The app aims to create awareness about the basic securities markets concepts, KYC process, trading and settlement among others
It is available in both English and Hindi on the Play Store and the App Store
Last month, SEBI had warned mutual funds against making investments in crypto-related products until it’s bill and regulations are in place
The Securities and Exchange Board of India (SEBI) has launched a mobile app for educating investors called ‘Saa₹thi’ at a recently held event attended by SEBI officials.
“This mobile app is yet another initiative of SEBI with a view to empowering investors with knowledge about the securities market. With the recent surge in individual investors entering the market, and more importantly a large proportion of trading being mobile phone-based, this app will be helpful in easily accessing the relevant information,” said Ajay Tyagi, chairman of SEBI.
“I am sure that in coming times this App will be popular among the investors especially the young ones,” he added
Saa₹thi aims to create awareness about the basic securities markets concepts, KYC process, trading and settlement, mutual funds, recent market developments, investor grievances redressal mechanism, etc. It is available in both English and Hindi on the Play Store and the App Store.

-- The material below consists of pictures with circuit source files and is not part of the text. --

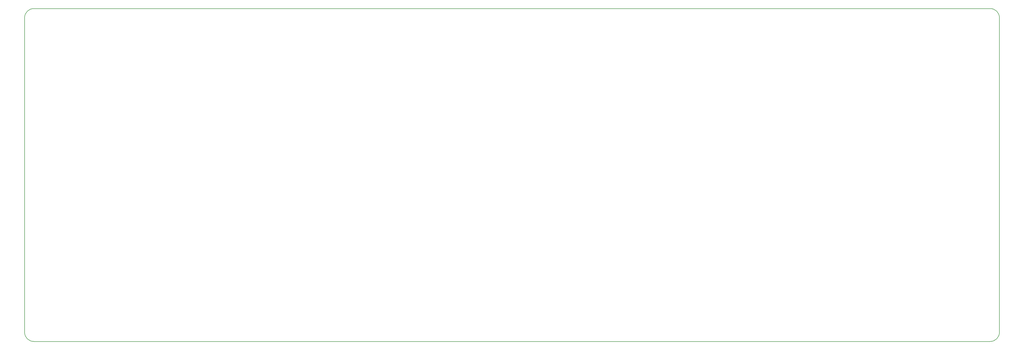
<source format=gbr>
%TF.GenerationSoftware,KiCad,Pcbnew,9.0.0*%
%TF.CreationDate,2025-03-11T22:48:35+00:00*%
%TF.ProjectId,kara70-pcb,6b617261-3730-42d7-9063-622e6b696361,rev?*%
%TF.SameCoordinates,Original*%
%TF.FileFunction,Profile,NP*%
%FSLAX46Y46*%
G04 Gerber Fmt 4.6, Leading zero omitted, Abs format (unit mm)*
G04 Created by KiCad (PCBNEW 9.0.0) date 2025-03-11 22:48:35*
%MOMM*%
%LPD*%
G01*
G04 APERTURE LIST*
%TA.AperFunction,Profile*%
%ADD10C,0.150000*%
%TD*%
G04 APERTURE END LIST*
D10*
X57076441Y-180502220D02*
G75*
G02*
X53766382Y-177200000I-3041J3307020D01*
G01*
X406000000Y-177195160D02*
G75*
G02*
X402692941Y-180502300I-3307000J-140D01*
G01*
X402692941Y-60194750D02*
G75*
G02*
X406000000Y-63520085I-41J-3307150D01*
G01*
X53766382Y-63501809D02*
G75*
G02*
X57073441Y-60194682I3307118J9D01*
G01*
X402692941Y-180502299D02*
X57076441Y-180502219D01*
X406000000Y-63520085D02*
X406000000Y-177195160D01*
X53766382Y-177198159D02*
X53766382Y-63501809D01*
X57073441Y-60194750D02*
X402692941Y-60194750D01*
M02*

</source>
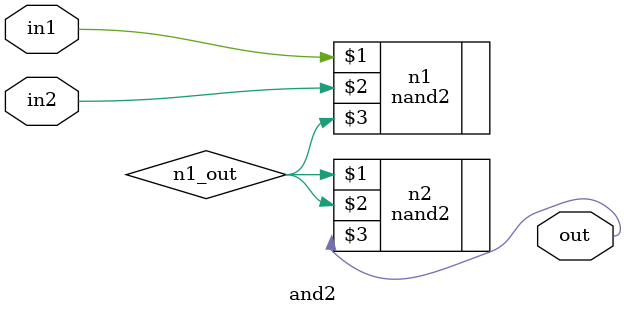
<source format=v>
module and2 (in1,in2,out);
    input in1,in2;
    output out;
    
    wire n1_out;

    nand2 n1(in1, in2, n1_out);
    nand2 n2(n1_out, n1_out, out);

endmodule

</source>
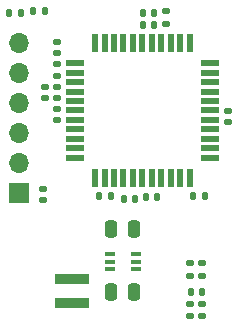
<source format=gbr>
%TF.GenerationSoftware,KiCad,Pcbnew,6.0.11-2627ca5db0~126~ubuntu22.04.1*%
%TF.CreationDate,2024-02-09T09:05:25+01:00*%
%TF.ProjectId,HB_Stamp_ATMega1284P_FUEL4EP,48425f53-7461-46d7-905f-41544d656761,1.3*%
%TF.SameCoordinates,Original*%
%TF.FileFunction,Paste,Top*%
%TF.FilePolarity,Positive*%
%FSLAX46Y46*%
G04 Gerber Fmt 4.6, Leading zero omitted, Abs format (unit mm)*
G04 Created by KiCad (PCBNEW 6.0.11-2627ca5db0~126~ubuntu22.04.1) date 2024-02-09 09:05:25*
%MOMM*%
%LPD*%
G01*
G04 APERTURE LIST*
G04 Aperture macros list*
%AMRoundRect*
0 Rectangle with rounded corners*
0 $1 Rounding radius*
0 $2 $3 $4 $5 $6 $7 $8 $9 X,Y pos of 4 corners*
0 Add a 4 corners polygon primitive as box body*
4,1,4,$2,$3,$4,$5,$6,$7,$8,$9,$2,$3,0*
0 Add four circle primitives for the rounded corners*
1,1,$1+$1,$2,$3*
1,1,$1+$1,$4,$5*
1,1,$1+$1,$6,$7*
1,1,$1+$1,$8,$9*
0 Add four rect primitives between the rounded corners*
20,1,$1+$1,$2,$3,$4,$5,0*
20,1,$1+$1,$4,$5,$6,$7,0*
20,1,$1+$1,$6,$7,$8,$9,0*
20,1,$1+$1,$8,$9,$2,$3,0*%
G04 Aperture macros list end*
%ADD10RoundRect,0.147500X-0.172500X0.147500X-0.172500X-0.147500X0.172500X-0.147500X0.172500X0.147500X0*%
%ADD11RoundRect,0.140000X0.170000X-0.140000X0.170000X0.140000X-0.170000X0.140000X-0.170000X-0.140000X0*%
%ADD12RoundRect,0.135000X0.185000X-0.135000X0.185000X0.135000X-0.185000X0.135000X-0.185000X-0.135000X0*%
%ADD13RoundRect,0.140000X-0.140000X-0.170000X0.140000X-0.170000X0.140000X0.170000X-0.140000X0.170000X0*%
%ADD14RoundRect,0.135000X-0.135000X-0.185000X0.135000X-0.185000X0.135000X0.185000X-0.135000X0.185000X0*%
%ADD15RoundRect,0.250000X-0.250000X-0.475000X0.250000X-0.475000X0.250000X0.475000X-0.250000X0.475000X0*%
%ADD16RoundRect,0.140000X0.140000X0.170000X-0.140000X0.170000X-0.140000X-0.170000X0.140000X-0.170000X0*%
%ADD17R,3.000000X0.900000*%
%ADD18R,0.900000X0.400000*%
%ADD19R,0.550000X1.500000*%
%ADD20R,1.500000X0.550000*%
%ADD21RoundRect,0.140000X-0.170000X0.140000X-0.170000X-0.140000X0.170000X-0.140000X0.170000X0.140000X0*%
%ADD22R,1.700000X1.700000*%
%ADD23O,1.700000X1.700000*%
%ADD24RoundRect,0.135000X0.135000X0.185000X-0.135000X0.185000X-0.135000X-0.185000X0.135000X-0.185000X0*%
%ADD25RoundRect,0.147500X0.172500X-0.147500X0.172500X0.147500X-0.172500X0.147500X-0.172500X-0.147500X0*%
%ADD26RoundRect,0.147500X0.147500X0.172500X-0.147500X0.172500X-0.147500X-0.172500X0.147500X-0.172500X0*%
G04 APERTURE END LIST*
D10*
%TO.C,D1*%
X4953000Y23980000D03*
X4953000Y23010000D03*
%TD*%
D11*
%TO.C,C1*%
X3810000Y10569000D03*
X3810000Y11529000D03*
%TD*%
D12*
%TO.C,R4*%
X4951000Y21080000D03*
X4951000Y22100000D03*
%TD*%
%TO.C,R1*%
X14224000Y25525000D03*
X14224000Y26545000D03*
%TD*%
D13*
%TO.C,C2*%
X12506000Y10829000D03*
X13466000Y10829000D03*
%TD*%
D11*
%TO.C,C4*%
X19429000Y17173000D03*
X19429000Y18133000D03*
%TD*%
D13*
%TO.C,C6*%
X12220000Y25400000D03*
X13180000Y25400000D03*
%TD*%
%TO.C,C8*%
X10601000Y10702000D03*
X11561000Y10702000D03*
%TD*%
D14*
%TO.C,R2*%
X8539000Y10956000D03*
X9559000Y10956000D03*
%TD*%
D12*
%TO.C,R6*%
X16256000Y4189000D03*
X16256000Y5209000D03*
%TD*%
D15*
%TO.C,C5*%
X9575000Y2810000D03*
X11475000Y2810000D03*
%TD*%
D11*
%TO.C,C11*%
X4953000Y19205000D03*
X4953000Y20165000D03*
%TD*%
%TO.C,C12*%
X3937000Y19205000D03*
X3937000Y20165000D03*
%TD*%
D16*
%TO.C,C13*%
X3909000Y26543000D03*
X2949000Y26543000D03*
%TD*%
D17*
%TO.C,L1*%
X6207000Y1821000D03*
X6207000Y3921000D03*
%TD*%
D18*
%TO.C,U2*%
X11625000Y4700000D03*
X11625000Y5350000D03*
X11625000Y6000000D03*
X9425000Y6000000D03*
X9425000Y5350000D03*
X9425000Y4700000D03*
%TD*%
D15*
%TO.C,C9*%
X9575000Y8144000D03*
X11475000Y8144000D03*
%TD*%
D19*
%TO.C,U1*%
X16190000Y23861000D03*
X15390000Y23861000D03*
X14590000Y23861000D03*
X13790000Y23861000D03*
X12990000Y23861000D03*
X12190000Y23861000D03*
X11390000Y23861000D03*
X10590000Y23861000D03*
X9790000Y23861000D03*
X8990000Y23861000D03*
X8190000Y23861000D03*
D20*
X6490000Y22161000D03*
X6490000Y21361000D03*
X6490000Y20561000D03*
X6490000Y19761000D03*
X6490000Y18961000D03*
X6490000Y18161000D03*
X6490000Y17361000D03*
X6490000Y16561000D03*
X6490000Y15761000D03*
X6490000Y14961000D03*
X6490000Y14161000D03*
D19*
X8190000Y12461000D03*
X8990000Y12461000D03*
X9790000Y12461000D03*
X10590000Y12461000D03*
X11390000Y12461000D03*
X12190000Y12461000D03*
X12990000Y12461000D03*
X13790000Y12461000D03*
X14590000Y12461000D03*
X15390000Y12461000D03*
X16190000Y12461000D03*
D20*
X17890000Y14161000D03*
X17890000Y14961000D03*
X17890000Y15761000D03*
X17890000Y16561000D03*
X17890000Y17361000D03*
X17890000Y18161000D03*
X17890000Y18961000D03*
X17890000Y19761000D03*
X17890000Y20561000D03*
X17890000Y21361000D03*
X17890000Y22161000D03*
%TD*%
D16*
%TO.C,C3*%
X13180000Y26416000D03*
X12220000Y26416000D03*
%TD*%
D21*
%TO.C,C14*%
X17272000Y1750000D03*
X17272000Y790000D03*
%TD*%
%TO.C,C7*%
X4985000Y18294000D03*
X4985000Y17334000D03*
%TD*%
D22*
%TO.C,J2*%
X1778000Y11176000D03*
D23*
X1778000Y13716000D03*
X1778000Y16256000D03*
X1778000Y18796000D03*
X1778000Y21336000D03*
X1778000Y23876000D03*
%TD*%
D24*
%TO.C,R3*%
X17528000Y10922000D03*
X16508000Y10922000D03*
%TD*%
D25*
%TO.C,FB1*%
X16256000Y785000D03*
X16256000Y1755000D03*
%TD*%
D12*
%TO.C,R5*%
X17272000Y4189000D03*
X17272000Y5209000D03*
%TD*%
D26*
%TO.C,L2*%
X1882000Y26416000D03*
X912000Y26416000D03*
%TD*%
D13*
%TO.C,C10*%
X16284000Y2794000D03*
X17244000Y2794000D03*
%TD*%
M02*

</source>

Last month, Tyagi had warned mutual funds companies against making investments in crypto-related products until the government comes up with its bill and regulations on the sector. The statement was made during a media briefing after a SEBI board meeting.
During the same board meeting, the securities market regulator approved several amendments to norms regarding mutual funds and initial public offerings (IPOs) including the extension of the lock-in period for 50% of the anchor investment portion to 90 days from the current 30 days.
Most of these amendments would be coming into effect on 1 April 2022. Other changes include stricter norms for the disclosure of the usage of net proceeds from an IPO.
SEBI said that if an issuing company has set out an object for future inorganic growth but has not identified any acquisition or investment target, the amount spent on such targets and the amount for general corporate purpose (GCP) shall not exceed 35% of the total amount being raised.